Users whose servers were unreachable when you logged in will send you undecryptable messages
Migrating from https://github.com/element-hq/synapse/issues/2165:
- Alice logs in on a new device
- Alice's server tries to tell everyone about her new device
- Bob's server is unreachable at that moment
- Later, Bob sends a message. He doesn't know about Alice's new device.

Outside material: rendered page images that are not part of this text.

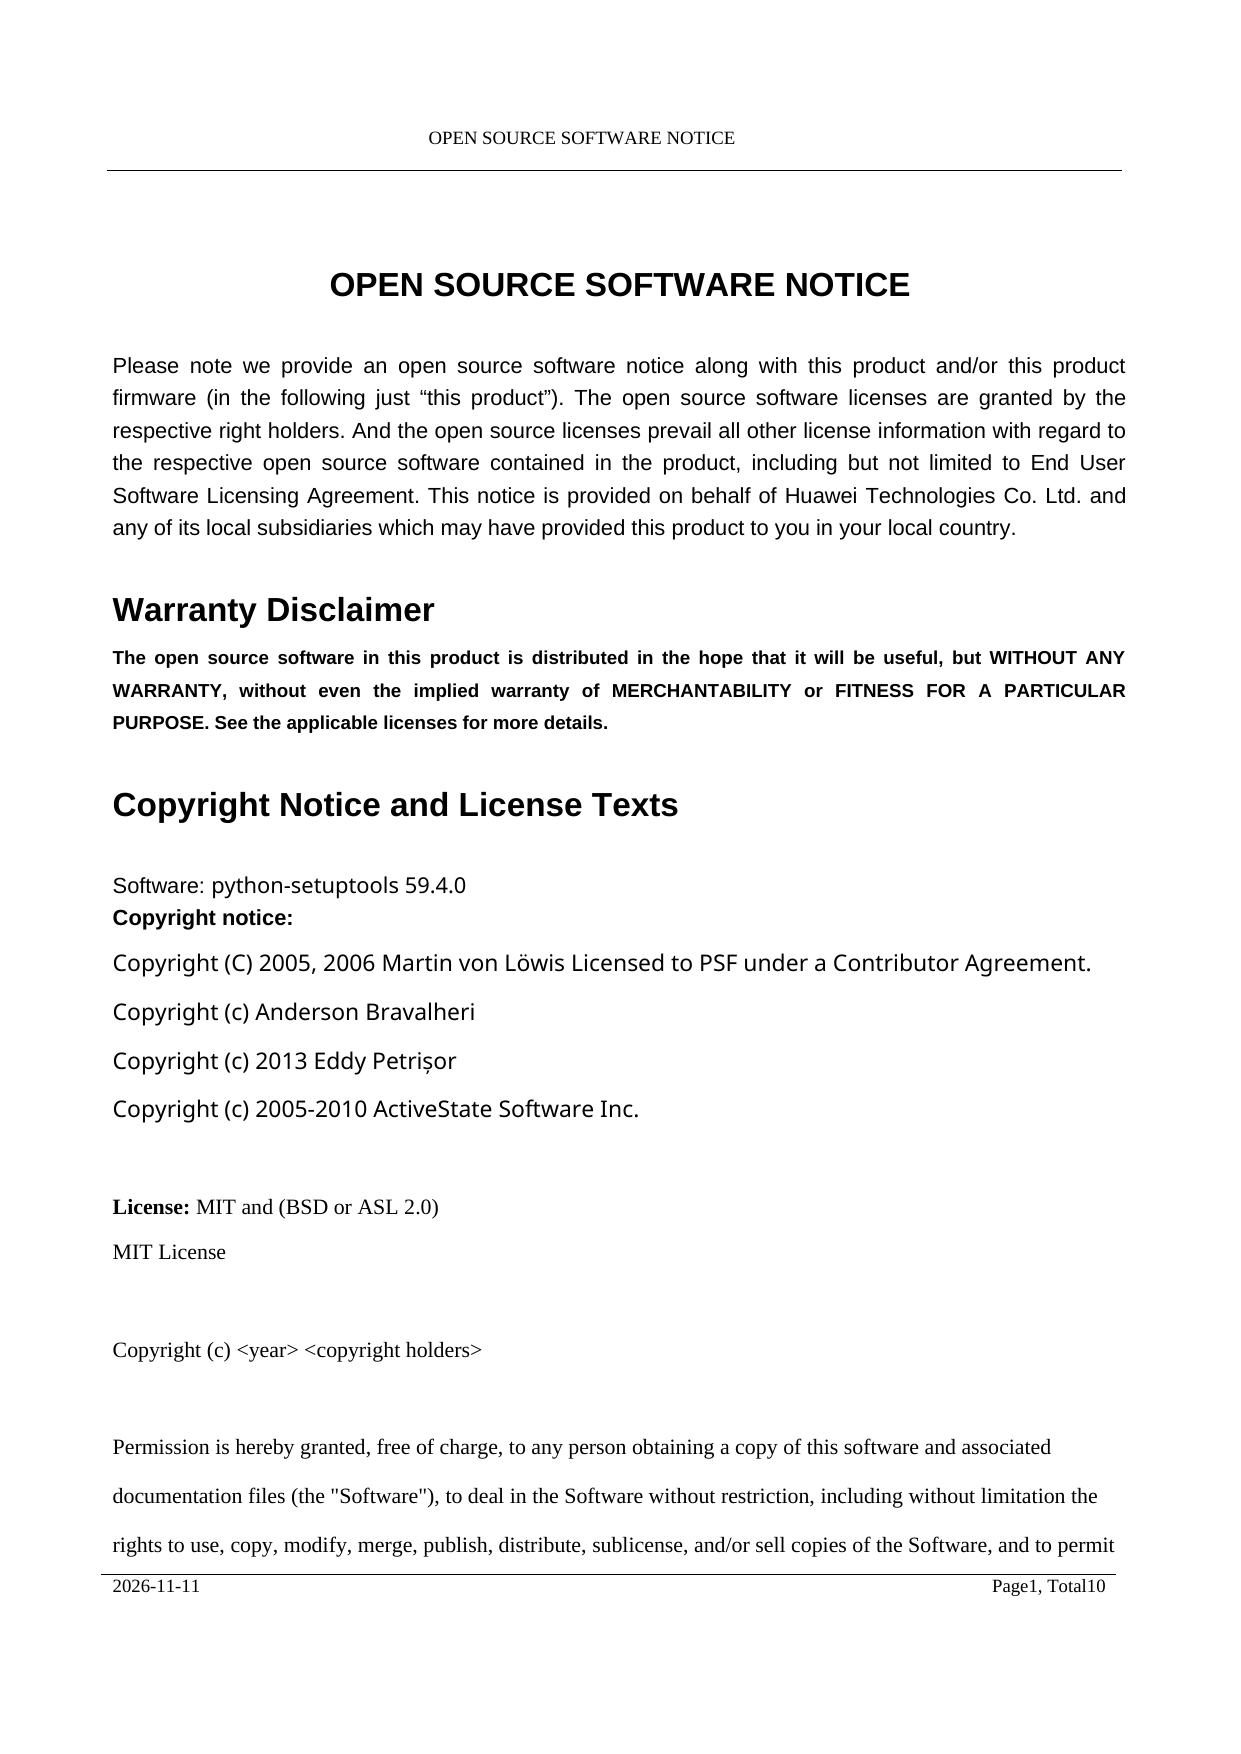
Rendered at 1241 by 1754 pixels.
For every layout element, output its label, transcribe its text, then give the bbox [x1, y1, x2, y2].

text Copyright Notice and License Texts [112, 771, 1128, 836]
text License: MIT and (BSD or ASL 2.0) [112, 1190, 1128, 1223]
text Software: python-setuptools 59.4.0 [112, 869, 1128, 901]
text The open source software in this product is distributed in the hope that it will be useful, but WITHOUT ANY WARRANTY, without even the implied warranty of MERCHANTABILITY or FITNESS FOR A PARTICULAR PURPOSE. See the applicable licenses for more details. [112, 641, 1128, 739]
text Warranty Disclaimer [112, 576, 1128, 641]
text Copyright (C) 2005, 2006 Martin von Löwis Licensed to PSF under a Contributor Agreement. Copyright (c) Anderson Bravalheri Copyright (c) 2013 Eddy Petrișor Copyright (c) 2005-2010 ActiveState Software Inc. [112, 947, 1128, 1174]
text Copyright notice: [112, 901, 1128, 934]
text OPEN SOURCE SOFTWARE NOTICE [112, 251, 1128, 316]
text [112, 1235, 1128, 1560]
text Please note we provide an open source software notice along with this product and/or this product firmware (in the following just “this product”). The open source software licenses are granted by the respective right holders. And the open source licenses prevail all other license information with regard to the respective open source software contained in the product, including but not limited to End User Software Licensing Agreement. This notice is provided on behalf of Huawei Technologies Co. Ltd. and any of its local subsidiaries which may have provided this product to you in your local country. [112, 349, 1128, 544]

Alice sees a UISI.
A solution to this might go something along the lines of:
- We change the send-to-device API to group messages for each target user together.
- Now, when Bob tries to send the key for a megolm session to Alice, he includes a hash of Alice's device list.
- When Alice's server receives that batch of to-device messages, it can tell if the list is outdated, and send an indication back to Bob via Bob's server
- Bob's client updates its copy of Alice's device list and tries again.
This would require Bob's client to keep a journal of which users it tried to send a given megolm key to (which might also be useful for dealing with wedged olm sessions more promptly (https://github.com/element-hq/element-meta/issues/1992). (That might well be be better done after MegolmV2?)
When Bob's server sends the to-device messages to Alice's server, it could also include the stream_id of the latest m.device_list_update that it received for that user, and Alice's server could give an indication as to whether Bob's server is up-to-date or not.
it can tell if the list is outdated, and send an indication back to Bob via Bob's server
There is a race condition here where this check returns false (up-to-date list) and before the event is delivered the client logs in on a new device.
There is a race condition here where this check returns false (up-to-date list) and before the event is delivered the client logs in on a new device.
I'd argue that's less a race, and more that, objectively, Bob logged in after the message was sent, and therefore shouldn't expect to decrypt the event any more than he would if he logged in 3 weeks later. In other words, it's #2313 rather than this issue which is really specific to the parallelism due to federation.